BEGIN

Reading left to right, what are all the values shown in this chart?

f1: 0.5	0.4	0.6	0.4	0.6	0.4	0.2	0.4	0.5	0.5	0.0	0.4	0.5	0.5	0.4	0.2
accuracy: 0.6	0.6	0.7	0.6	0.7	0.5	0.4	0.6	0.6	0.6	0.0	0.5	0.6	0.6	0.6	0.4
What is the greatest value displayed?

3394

END
BEGIN

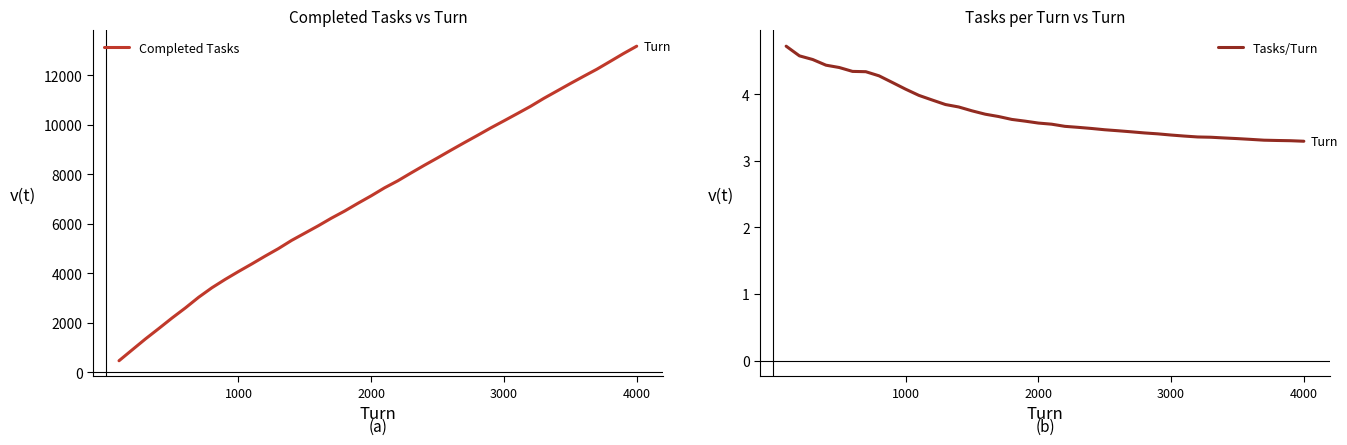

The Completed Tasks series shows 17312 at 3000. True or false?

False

END

Task to carry out:
Transcribe the material without changes, starting at the line containing "Reading left to" and ending after the line containing "What is the greatest value displayed?".

Output:
Reading left to right, what are all the values shown in this chart?

f1: 0.5	0.4	0.6	0.4	0.6	0.4	0.2	0.4	0.5	0.5	0.0	0.4	0.5	0.5	0.4	0.2
accuracy: 0.6	0.6	0.7	0.6	0.7	0.5	0.4	0.6	0.6	0.6	0.0	0.5	0.6	0.6	0.6	0.4
What is the greatest value displayed?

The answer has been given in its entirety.